- Born: 14 July 1883 Garlasco, Kingdom of Italy
- Died: 28 January 1945 (aged 61) Kuźnica Żelichowska, Poland
- Allegiance: Kingdom of Italy
- Branch: Royal Italian Army
- Service years: 1903–1945
- Rank: Brigadier General
- Conflicts: World War I Battles of the Isonzo; ; World War II North African campaign; Italian occupation of Greece; ;
- Awards: Silver Medal of Military Valor (posthumous) Bronze Medal of Military Valor Order of the Crown of Italy

= Alessandro Vaccaneo =

Italian general (1883–1945)

Alessandro Vaccaneo (14 July 1883 - 28 January 1945) was an Italian general during World War II.

==Biography==

He was born in Garlasco, province of Pavia, on July 14, 1883, the son of Ruperto Vaccaneo and Maria Magnaghi. Having been initiated to a military career, he attended the Royal Military Academy of Infantry and Cavalry in Modena, graduating on 7 September 1903 with the rank of cavalry second lieutenant, assigned to the "Cavalleggeri di Piacenza" Regiment. After promotion to lieutenant, he was transferred to the 22nd "Cavalleggeri di Catania" Regiment on 10 September 1908. From March 16, 1911 he was transferred to the 16th "Cavalleggeri di Lucca" Regiment, while also becoming adjutant of General Roberto Brusati, commander of the 1st Army Corps.

After promotion to captain on March 31, 1915, he was transferred to the 24th "Cavalleggeri di Vicenza" Regiment with which he took part in the First World War, being wounded in the battles on the Karst plateau. At the end of the war, in 1919, he remained on leave for six months due to infirmities arising from service causes, after which he was assigned to the 16th "Cavalleggeri di Lucca" Regiment in Padua, then to the 19th "Cavalleggeri Guide" Regiment and finally, from 24 October 1920 to the Army motor vehicle corps, initially in the depot of Verona then in the central direction of Turin.

Having become a major in the 12th "Cavalleggeri di Saluzzo" Regiment, he was transferred to the 2nd Transport Group from 10 February 1924, and appointed judge at the Territorial Military Court of Milan, where he remained after promotion to the rank of lieutenant colonel. On 1 November he was transferred 1926 to the 3rd Automobile Center. From May 22, 1927 he returned to the 14th "Cavalleggeri di Alessandria" Regiment, and from January 1, 1933, after passing briefly to the 5th "Lancieri di Novara" Regiment, he was transferred to an auxiliary position at the 1st Military Division of Turin. He then passed into service at the headquarters of the military zone of Turin and was then placed on leave starting from 10 May 1937.
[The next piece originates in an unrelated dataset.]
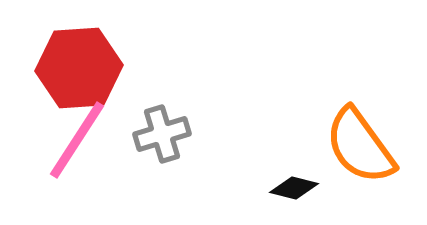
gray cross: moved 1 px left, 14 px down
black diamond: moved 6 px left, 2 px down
Having become colonel on June 4, 1934, and definitively passed to the automobile corps on 1 January 1940 and remained in Turin, being promoted to brigadier general of the reserve on January 1, 1942. From May 1941 to January 1942 he was in North Africa, in charge of motorized transport services, earning a Bronze Medal of Military Valor. From 10 January 1943 he became head of the motorized transport services of the intendency of the Armed Forces High Command of Greece (11th Army), with headquarters in Athens. There, after the proclamation of the armistice of Cassibile on 8 September 1943, he was captured by the Germans on 16 September and sent to Offizierlager 64 /Z of Schokken, Poland.

When the Red Army reached the Vistula in mid-January 1945, the Nazi command decided to evacuate the camp and transfer the internees to Luckenwalde, a town south of Berlin. Along with sixteen other prisoners (the weakest of the column, who were too exhausted to continue the march and made a stop with the permission of the German commander, who however refused to write a statement that they had been left behind with his consent rather than escaped), Vaccaneo stopped on the way, in Kuźnica Żelichowska, looking for food in a tavern; the group was however noticed by a non-commissioned officer of the Luftwaffe and reported to the SS. The latter rounded up the prisoners and forced them to resume the march, shooting those who were unable to keep pace with the main group; Vaccaneo was shot after slipping on ice, as he was trying to get back on his feet. Generals Carlo Spatocco, Emanuele Balbo Bertone, Alberto Trionfi, Giuseppe Andreoli and Ugo Ferrero were likewise executed nearby. Vaccaneo was buried by the locals in the village cemetery.